Thanks daniel. I watched the video. It was very helpful to see how some of it works together. Definitely it seems pretty easily applicable and not too complex. The problems he covers in the video aren’t too hard to manage or work around.

A couple questions to clarify:

Let’s say I build my synth using the MPESynthesiser class. I then set up my multichannel friendly MIDI instruments (eg. MIDI guitars) to output each signal on channels 2-16. I can draw in individual channel bends, etc. inside my host. This can use the synth’s default MPE mode with no issues, same as a Roli device.

My regular MIDI instruments (eg. basic keyboard) would need everything on channel 1, so I can include in the synth a switch which enables Legacy Mode. I presume Legacy mode will just take everything on Channel 1 and apply it globally as one standard MIDI unit like with usual MIDI.

You said:

It is sometimes tricky in some hosts, on how separate channels are routed, but that’s where the legacy mode helps

Can you clarify what you mean by that or what other challenges one might encounter with this type of approach? Are you referencing some other challenges beyond the simple editing and overdubs ones covered in the video?

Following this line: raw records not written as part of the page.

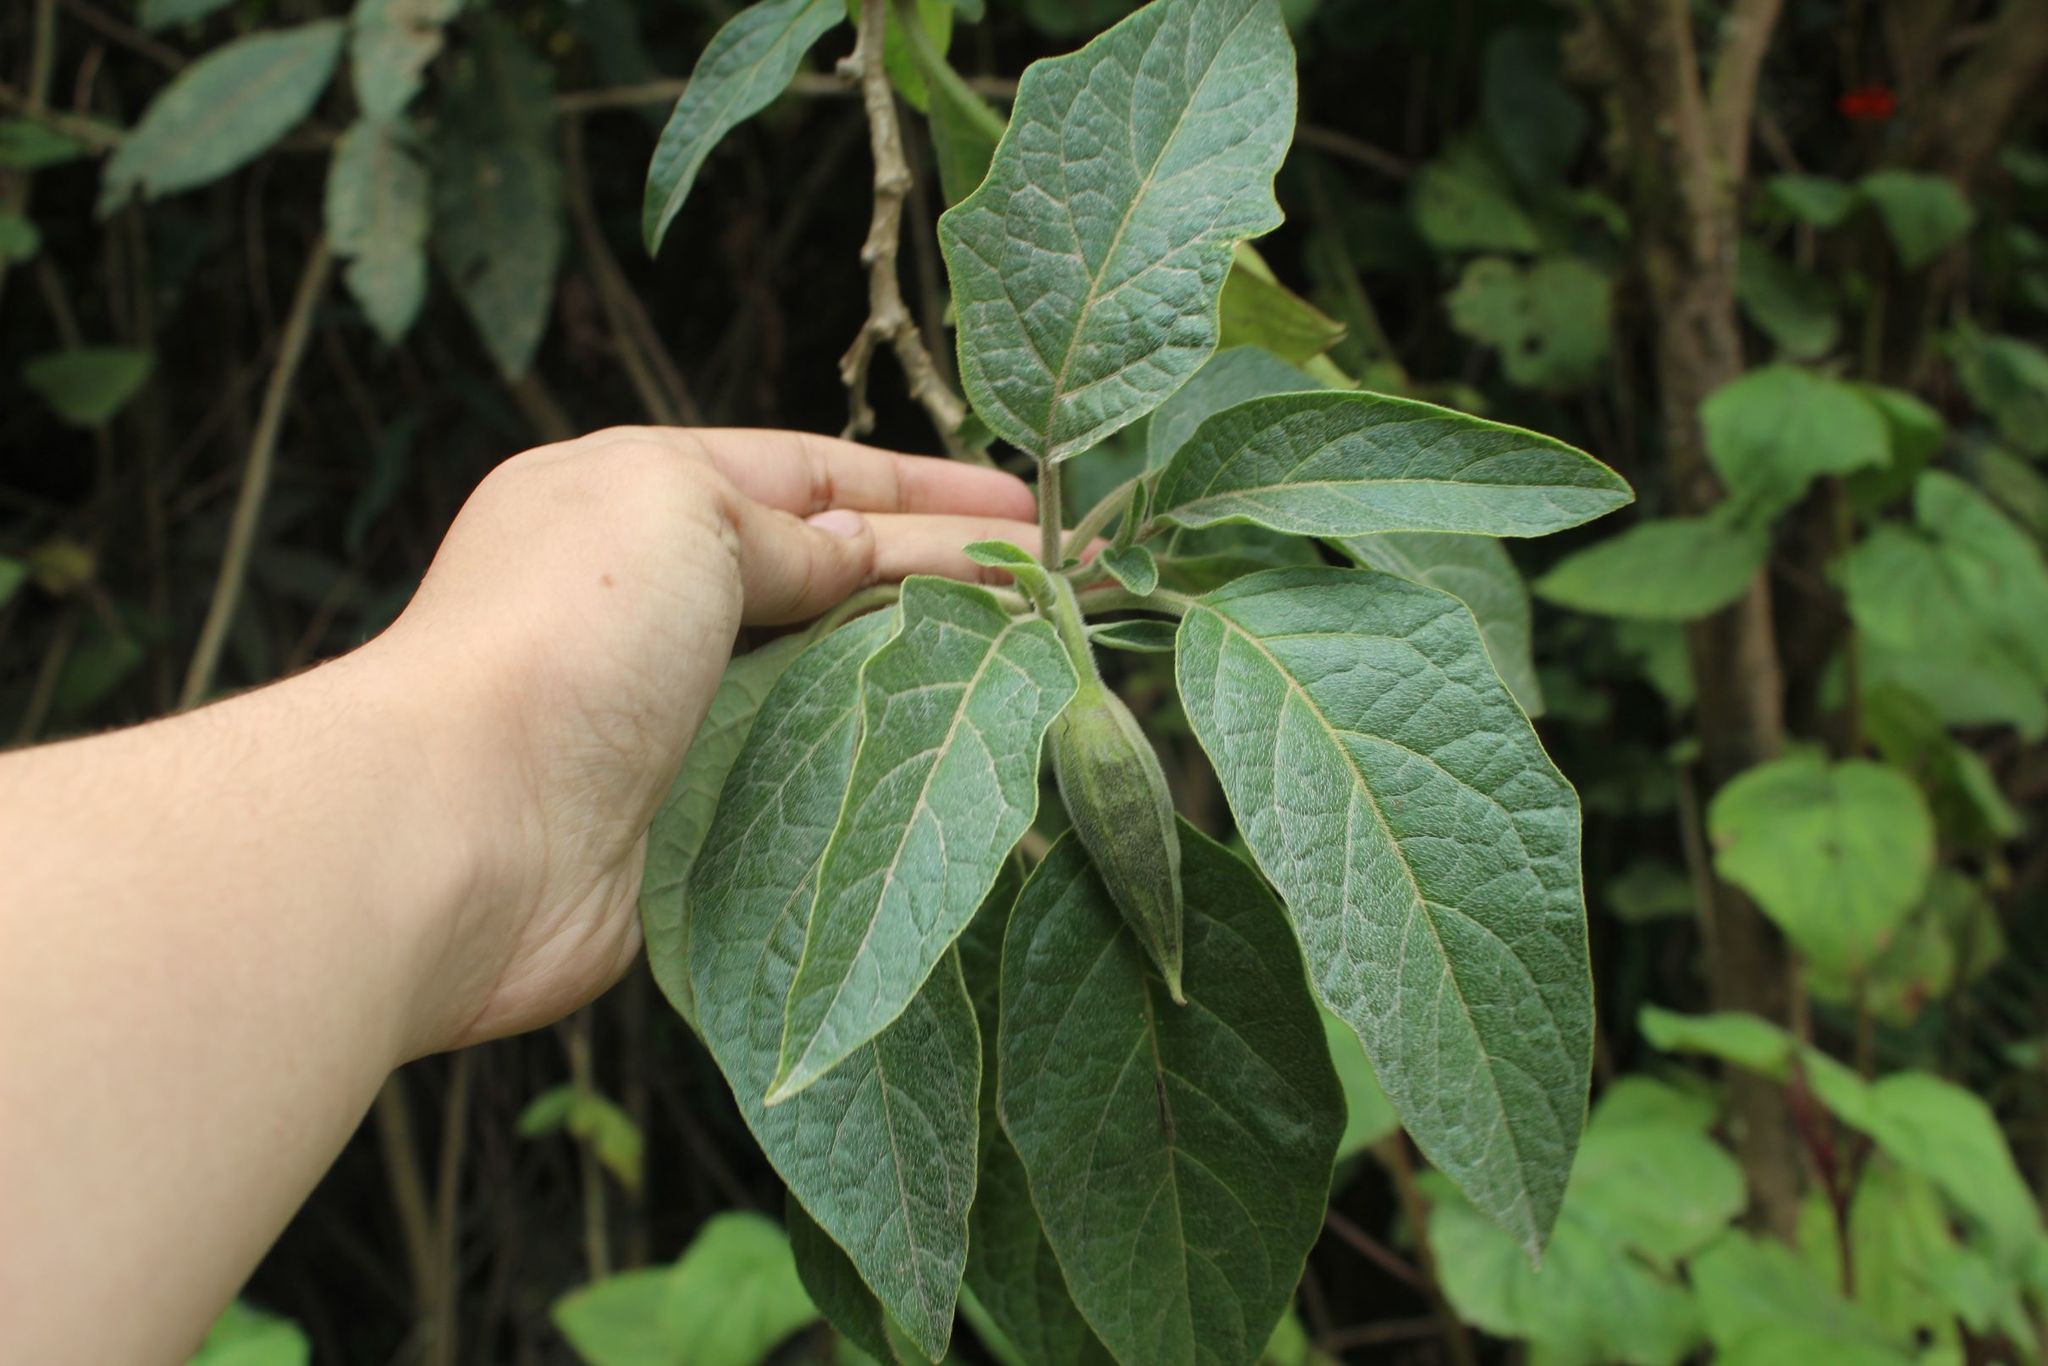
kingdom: Plantae
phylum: Tracheophyta
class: Magnoliopsida
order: Solanales
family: Solanaceae
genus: Brugmansia
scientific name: Brugmansia sanguinea
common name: Red floripontio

I haven’t written a MPE synth, so I am not an expert. But what I gathered (also the last question from the audience refers to that), that Ableton currently squashes all channels to a single channel for whatever reason. That would screw MPE up.

Yeah I used Ableton briefly and noticed that actually. It’s not a very good DAW in general in my opinion though I can see why people like it. It’s got so many built in tools that are handy with great presets so it could be very appealing. Plus it loads instruments directly to each track so you don’t need to juggle synth racks like in other DAWs as much. Some people might like the simplicity. It felt like a good program for just getting ideas down with no fuss.

I used to use Sonar til they went belly up which got cluttered by the end but had good function. I’ve switched to Cubase since and it seems to have good basic management and channel specific recording when you want it.

Is Bitwig the only DAW that doesn’t squash the Midi into a single channel. @Mikem. Thanks for asking this, I literally came to the forum to ask this question. Working on an MPE synth myself.

I don’t think so. The majority of hosts handle channels correctly. Angus and Dimitri in the video can explain it better. Skip towards the Q&A at the end, if you are in a hurry.

What I experienced is, that e.g. Logic squashes all ports together, but I think the channel information is handled correctly.

Thanks Daniel. Just wondering if you have any experience with what ProTools does?

That got me curious, so I plugged it together. And I got the fighting pitch bend messages, so it seems to me it doesn’t work out of the box.

I believe, there are some workarounds, like having individual tracks for each channel. But the setup is hideous…

My expertise is actually more in recording than in producing, so I hope somebody with more synth experience can chime in.

It doesn’t look good to me for ProTools. It’s not listed as compatible on the MPE support page:

@Daniel @mikem Thanks for checking that. Apologies, I changed my name. I thought it might be appropriate to participate using my company name rather than as an individual.